Rewrite each of the rows below with "crop field" renamed to "farmland" everywhere and everything else kept the same. Leave out the pictures.

• • • • •

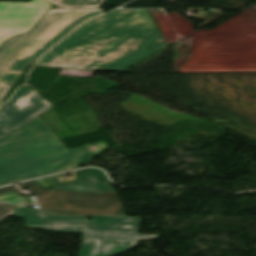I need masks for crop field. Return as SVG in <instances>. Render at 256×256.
Returning <instances> with one entry per match:
<instances>
[{
  "label": "crop field",
  "instance_id": "obj_3",
  "mask_svg": "<svg viewBox=\"0 0 256 256\" xmlns=\"http://www.w3.org/2000/svg\"><path fill=\"white\" fill-rule=\"evenodd\" d=\"M26 225L50 232L84 233L79 256H112L129 250L139 239L159 235H137L140 217L60 216L31 208L16 207ZM86 217L92 221H85Z\"/></svg>",
  "mask_w": 256,
  "mask_h": 256
},
{
  "label": "crop field",
  "instance_id": "obj_6",
  "mask_svg": "<svg viewBox=\"0 0 256 256\" xmlns=\"http://www.w3.org/2000/svg\"><path fill=\"white\" fill-rule=\"evenodd\" d=\"M50 6L43 0H32L30 3L0 2V43L30 30Z\"/></svg>",
  "mask_w": 256,
  "mask_h": 256
},
{
  "label": "crop field",
  "instance_id": "obj_1",
  "mask_svg": "<svg viewBox=\"0 0 256 256\" xmlns=\"http://www.w3.org/2000/svg\"><path fill=\"white\" fill-rule=\"evenodd\" d=\"M165 47L146 10H118L82 25L35 66L119 72Z\"/></svg>",
  "mask_w": 256,
  "mask_h": 256
},
{
  "label": "crop field",
  "instance_id": "obj_11",
  "mask_svg": "<svg viewBox=\"0 0 256 256\" xmlns=\"http://www.w3.org/2000/svg\"><path fill=\"white\" fill-rule=\"evenodd\" d=\"M94 71L61 69L59 75L92 77Z\"/></svg>",
  "mask_w": 256,
  "mask_h": 256
},
{
  "label": "crop field",
  "instance_id": "obj_10",
  "mask_svg": "<svg viewBox=\"0 0 256 256\" xmlns=\"http://www.w3.org/2000/svg\"><path fill=\"white\" fill-rule=\"evenodd\" d=\"M17 189L18 188L15 185L0 189V200L5 202H10L13 204H19L21 206L28 205V203L25 200H23L18 195L13 194L11 192Z\"/></svg>",
  "mask_w": 256,
  "mask_h": 256
},
{
  "label": "crop field",
  "instance_id": "obj_2",
  "mask_svg": "<svg viewBox=\"0 0 256 256\" xmlns=\"http://www.w3.org/2000/svg\"><path fill=\"white\" fill-rule=\"evenodd\" d=\"M107 148L101 141L68 150L38 116L0 136V186L66 171Z\"/></svg>",
  "mask_w": 256,
  "mask_h": 256
},
{
  "label": "crop field",
  "instance_id": "obj_9",
  "mask_svg": "<svg viewBox=\"0 0 256 256\" xmlns=\"http://www.w3.org/2000/svg\"><path fill=\"white\" fill-rule=\"evenodd\" d=\"M61 8L100 7L105 0H48Z\"/></svg>",
  "mask_w": 256,
  "mask_h": 256
},
{
  "label": "crop field",
  "instance_id": "obj_5",
  "mask_svg": "<svg viewBox=\"0 0 256 256\" xmlns=\"http://www.w3.org/2000/svg\"><path fill=\"white\" fill-rule=\"evenodd\" d=\"M28 187L37 197L43 211L60 215H111L124 216L115 191L88 194L59 190L42 189L33 181L18 184Z\"/></svg>",
  "mask_w": 256,
  "mask_h": 256
},
{
  "label": "crop field",
  "instance_id": "obj_7",
  "mask_svg": "<svg viewBox=\"0 0 256 256\" xmlns=\"http://www.w3.org/2000/svg\"><path fill=\"white\" fill-rule=\"evenodd\" d=\"M51 107L53 106L32 89L15 92L8 102L0 106V134Z\"/></svg>",
  "mask_w": 256,
  "mask_h": 256
},
{
  "label": "crop field",
  "instance_id": "obj_4",
  "mask_svg": "<svg viewBox=\"0 0 256 256\" xmlns=\"http://www.w3.org/2000/svg\"><path fill=\"white\" fill-rule=\"evenodd\" d=\"M100 13L98 9L50 10L34 29L2 44L0 48V102L26 65L63 39L74 28Z\"/></svg>",
  "mask_w": 256,
  "mask_h": 256
},
{
  "label": "crop field",
  "instance_id": "obj_8",
  "mask_svg": "<svg viewBox=\"0 0 256 256\" xmlns=\"http://www.w3.org/2000/svg\"><path fill=\"white\" fill-rule=\"evenodd\" d=\"M81 179L49 187L42 179L35 180L42 188L59 189L80 192L100 193L112 191L114 188L105 174L98 169H85L74 172Z\"/></svg>",
  "mask_w": 256,
  "mask_h": 256
},
{
  "label": "crop field",
  "instance_id": "obj_12",
  "mask_svg": "<svg viewBox=\"0 0 256 256\" xmlns=\"http://www.w3.org/2000/svg\"><path fill=\"white\" fill-rule=\"evenodd\" d=\"M14 205L6 204L0 202V220L4 219L5 217L11 215L15 211Z\"/></svg>",
  "mask_w": 256,
  "mask_h": 256
}]
</instances>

• • • • •

- Answer to the problem
I need masks for farmland. Return as SVG in <instances>. Render at 256×256.
Returning <instances> with one entry per match:
<instances>
[{
  "label": "farmland",
  "instance_id": "obj_3",
  "mask_svg": "<svg viewBox=\"0 0 256 256\" xmlns=\"http://www.w3.org/2000/svg\"><path fill=\"white\" fill-rule=\"evenodd\" d=\"M26 225L50 232L84 233L79 256H112L129 250L139 239L159 235H137L140 217L60 216L31 208L16 207ZM86 217L92 221H85Z\"/></svg>",
  "mask_w": 256,
  "mask_h": 256
},
{
  "label": "farmland",
  "instance_id": "obj_6",
  "mask_svg": "<svg viewBox=\"0 0 256 256\" xmlns=\"http://www.w3.org/2000/svg\"><path fill=\"white\" fill-rule=\"evenodd\" d=\"M50 6L43 0H32L30 3L0 2V43L30 30Z\"/></svg>",
  "mask_w": 256,
  "mask_h": 256
},
{
  "label": "farmland",
  "instance_id": "obj_1",
  "mask_svg": "<svg viewBox=\"0 0 256 256\" xmlns=\"http://www.w3.org/2000/svg\"><path fill=\"white\" fill-rule=\"evenodd\" d=\"M165 47L146 10H118L82 25L35 66L119 72Z\"/></svg>",
  "mask_w": 256,
  "mask_h": 256
},
{
  "label": "farmland",
  "instance_id": "obj_11",
  "mask_svg": "<svg viewBox=\"0 0 256 256\" xmlns=\"http://www.w3.org/2000/svg\"><path fill=\"white\" fill-rule=\"evenodd\" d=\"M94 71L61 69L59 75L92 77Z\"/></svg>",
  "mask_w": 256,
  "mask_h": 256
},
{
  "label": "farmland",
  "instance_id": "obj_10",
  "mask_svg": "<svg viewBox=\"0 0 256 256\" xmlns=\"http://www.w3.org/2000/svg\"><path fill=\"white\" fill-rule=\"evenodd\" d=\"M17 189L18 188L15 185L0 189V200L5 202H10L13 204H19L21 206L28 205V203L25 200H23L18 195L13 194L11 192Z\"/></svg>",
  "mask_w": 256,
  "mask_h": 256
},
{
  "label": "farmland",
  "instance_id": "obj_2",
  "mask_svg": "<svg viewBox=\"0 0 256 256\" xmlns=\"http://www.w3.org/2000/svg\"><path fill=\"white\" fill-rule=\"evenodd\" d=\"M107 148L101 141L68 150L38 116L0 136V186L66 171Z\"/></svg>",
  "mask_w": 256,
  "mask_h": 256
},
{
  "label": "farmland",
  "instance_id": "obj_9",
  "mask_svg": "<svg viewBox=\"0 0 256 256\" xmlns=\"http://www.w3.org/2000/svg\"><path fill=\"white\" fill-rule=\"evenodd\" d=\"M61 8L100 7L105 0H48Z\"/></svg>",
  "mask_w": 256,
  "mask_h": 256
},
{
  "label": "farmland",
  "instance_id": "obj_5",
  "mask_svg": "<svg viewBox=\"0 0 256 256\" xmlns=\"http://www.w3.org/2000/svg\"><path fill=\"white\" fill-rule=\"evenodd\" d=\"M28 187L37 197L43 211L60 215H111L124 216L115 191L88 194L59 190L42 189L33 181L18 184Z\"/></svg>",
  "mask_w": 256,
  "mask_h": 256
},
{
  "label": "farmland",
  "instance_id": "obj_7",
  "mask_svg": "<svg viewBox=\"0 0 256 256\" xmlns=\"http://www.w3.org/2000/svg\"><path fill=\"white\" fill-rule=\"evenodd\" d=\"M51 107L53 106L32 89L15 92L8 102L0 106V134Z\"/></svg>",
  "mask_w": 256,
  "mask_h": 256
},
{
  "label": "farmland",
  "instance_id": "obj_4",
  "mask_svg": "<svg viewBox=\"0 0 256 256\" xmlns=\"http://www.w3.org/2000/svg\"><path fill=\"white\" fill-rule=\"evenodd\" d=\"M100 13L98 9L50 10L34 29L2 44L0 48V102L26 65L63 39L74 28Z\"/></svg>",
  "mask_w": 256,
  "mask_h": 256
},
{
  "label": "farmland",
  "instance_id": "obj_8",
  "mask_svg": "<svg viewBox=\"0 0 256 256\" xmlns=\"http://www.w3.org/2000/svg\"><path fill=\"white\" fill-rule=\"evenodd\" d=\"M81 179L49 187L42 179L35 180L42 188L59 189L80 192L100 193L112 191L114 188L105 174L98 169H85L74 172Z\"/></svg>",
  "mask_w": 256,
  "mask_h": 256
},
{
  "label": "farmland",
  "instance_id": "obj_12",
  "mask_svg": "<svg viewBox=\"0 0 256 256\" xmlns=\"http://www.w3.org/2000/svg\"><path fill=\"white\" fill-rule=\"evenodd\" d=\"M14 205L6 204L0 202V220L4 219L5 217L11 215L15 211Z\"/></svg>",
  "mask_w": 256,
  "mask_h": 256
}]
</instances>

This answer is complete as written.